Man sollte Schätze der Vergangenheit nicht deshalb kleiner zu machen bestrebt sein, weil es den Gegnern des Neuen gelungen ist, zeitweiligen Siegern Errungenes wieder zu entreißen. Geschichtliche Prozesse sind stets nüchtern und realistisch zu bewerten. So gab es zum Beispiel in der UdSSR und in der DDR Politiker, die der Illusion erlagen, lebende Generationen würden schon den Kommunismus erfahren. Inzwischen wissen wir, daß ein vollständiger Formationswechsel – beispielsweise vom Feudalismus zum Kapitalismus – bisher Jahrhunderte in Anspruch genommen hat und noch nicht einmal abgeschlossen ist. Mit dem Kapitalismus ist deshalb weniger Zeit zu verlieren, weil er die Menschheit durch seine Kriege dem Untergang entgegentreibt. Doch subjektivistisches Forcieren-Wollen geschichtlicher Prozesse bei Fehlen der notwendigen objektiven wie subjektiven Voraussetzungen ist wie ein Ruf in der Wüste. Genausowenig hat es mit politischer Strategie zu tun, sich bietende revolutionäre Chancen nicht zu nutzen.

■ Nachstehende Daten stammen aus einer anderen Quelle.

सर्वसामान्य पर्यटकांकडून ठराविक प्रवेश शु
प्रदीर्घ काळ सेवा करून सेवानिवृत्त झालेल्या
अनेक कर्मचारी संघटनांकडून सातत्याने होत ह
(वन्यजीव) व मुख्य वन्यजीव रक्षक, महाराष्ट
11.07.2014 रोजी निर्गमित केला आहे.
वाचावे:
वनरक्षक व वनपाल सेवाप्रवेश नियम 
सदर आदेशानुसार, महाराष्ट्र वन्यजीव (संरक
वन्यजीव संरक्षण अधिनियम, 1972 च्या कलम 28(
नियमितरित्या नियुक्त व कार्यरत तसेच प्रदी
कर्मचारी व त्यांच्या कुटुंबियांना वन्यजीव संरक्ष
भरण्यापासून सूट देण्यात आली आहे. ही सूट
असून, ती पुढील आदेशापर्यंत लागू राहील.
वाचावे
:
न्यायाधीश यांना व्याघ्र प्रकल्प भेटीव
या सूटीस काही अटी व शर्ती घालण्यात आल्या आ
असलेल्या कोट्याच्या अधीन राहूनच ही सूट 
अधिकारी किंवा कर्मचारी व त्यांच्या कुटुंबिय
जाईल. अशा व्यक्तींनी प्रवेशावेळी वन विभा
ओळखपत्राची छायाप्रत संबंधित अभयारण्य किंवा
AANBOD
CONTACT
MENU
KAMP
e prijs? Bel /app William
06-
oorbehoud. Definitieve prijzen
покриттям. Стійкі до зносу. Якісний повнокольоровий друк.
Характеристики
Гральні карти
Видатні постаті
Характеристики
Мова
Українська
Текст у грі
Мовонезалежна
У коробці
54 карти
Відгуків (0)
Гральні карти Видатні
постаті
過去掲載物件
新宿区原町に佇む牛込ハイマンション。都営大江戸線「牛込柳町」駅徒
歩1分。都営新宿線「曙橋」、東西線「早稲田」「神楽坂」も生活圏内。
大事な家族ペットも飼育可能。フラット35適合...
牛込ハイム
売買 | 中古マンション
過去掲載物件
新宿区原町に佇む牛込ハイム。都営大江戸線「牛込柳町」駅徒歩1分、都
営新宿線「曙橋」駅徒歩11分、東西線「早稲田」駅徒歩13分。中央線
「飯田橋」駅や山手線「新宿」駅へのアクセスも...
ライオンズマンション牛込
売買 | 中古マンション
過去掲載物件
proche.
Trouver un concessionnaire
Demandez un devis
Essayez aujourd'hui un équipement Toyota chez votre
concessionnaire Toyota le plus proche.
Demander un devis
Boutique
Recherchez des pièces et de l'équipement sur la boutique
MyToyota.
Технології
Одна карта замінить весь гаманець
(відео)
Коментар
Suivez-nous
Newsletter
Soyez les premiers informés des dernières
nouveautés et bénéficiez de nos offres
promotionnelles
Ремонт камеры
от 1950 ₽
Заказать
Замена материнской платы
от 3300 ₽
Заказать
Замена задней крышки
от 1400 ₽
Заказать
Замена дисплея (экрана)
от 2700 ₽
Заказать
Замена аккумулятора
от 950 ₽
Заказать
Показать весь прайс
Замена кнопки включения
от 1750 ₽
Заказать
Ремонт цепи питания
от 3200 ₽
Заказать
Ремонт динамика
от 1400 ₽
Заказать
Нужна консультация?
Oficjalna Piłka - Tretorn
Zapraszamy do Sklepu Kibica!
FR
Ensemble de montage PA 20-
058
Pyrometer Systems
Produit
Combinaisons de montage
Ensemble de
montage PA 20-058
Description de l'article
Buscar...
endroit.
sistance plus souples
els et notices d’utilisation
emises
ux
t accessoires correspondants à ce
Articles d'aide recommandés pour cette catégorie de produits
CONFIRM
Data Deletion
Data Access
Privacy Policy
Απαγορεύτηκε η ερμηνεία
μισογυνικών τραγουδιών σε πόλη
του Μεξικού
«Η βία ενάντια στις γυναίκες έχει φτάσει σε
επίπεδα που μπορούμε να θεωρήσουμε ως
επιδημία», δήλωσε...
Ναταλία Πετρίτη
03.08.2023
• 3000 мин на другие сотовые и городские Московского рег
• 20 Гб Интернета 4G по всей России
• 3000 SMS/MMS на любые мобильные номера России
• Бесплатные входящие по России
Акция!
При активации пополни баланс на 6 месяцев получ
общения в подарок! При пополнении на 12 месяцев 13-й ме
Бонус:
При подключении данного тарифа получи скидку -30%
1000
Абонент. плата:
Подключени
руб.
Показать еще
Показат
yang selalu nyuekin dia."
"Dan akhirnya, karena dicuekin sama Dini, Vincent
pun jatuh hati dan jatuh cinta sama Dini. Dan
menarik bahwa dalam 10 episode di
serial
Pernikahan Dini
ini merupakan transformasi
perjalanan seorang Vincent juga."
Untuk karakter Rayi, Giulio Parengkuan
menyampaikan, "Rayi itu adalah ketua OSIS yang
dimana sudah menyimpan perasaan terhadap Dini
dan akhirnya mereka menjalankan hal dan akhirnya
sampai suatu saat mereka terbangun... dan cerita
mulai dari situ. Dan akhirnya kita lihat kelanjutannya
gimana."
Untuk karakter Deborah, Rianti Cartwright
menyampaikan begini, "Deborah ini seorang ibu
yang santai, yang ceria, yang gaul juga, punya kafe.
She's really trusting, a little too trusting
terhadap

Für uns, die wir auf der linken Seite der Barrikade des Klassenkampfes stehen, gibt es keinen Grund, sich ins Bockshorn jagen zu lassen und die Fahne einzurollen. Wir alle kennen das Wort: Totgesagte leben länger.

Mögen sie ihre Feste aus Anlaß der Einverleibung der DDR und der Ausweitung des NATO-Diktats auf ganz Deutschland feiern. Für uns bleibt es dabei: Wir kriechen weder heute noch morgen unter die Schwingen ihres Bundesadlers. Den in der BRD und leider auch schon in fast ganz Europa den Ton angebenden deutschen Imperialisten um Gauck und Merkel aber sei gesagt: Wir stehen ungeachtet des Debakels von 1989/90 sowie in Kenntnis von Licht und Schatten unserer eigenen Geschichte zu 40 Jahren DDR, wobei wir zugleich auch alle Taten jener mit dem gleichen Respekt zu würdigen wissen, welche in der alten BRD für die gute Sache einstanden.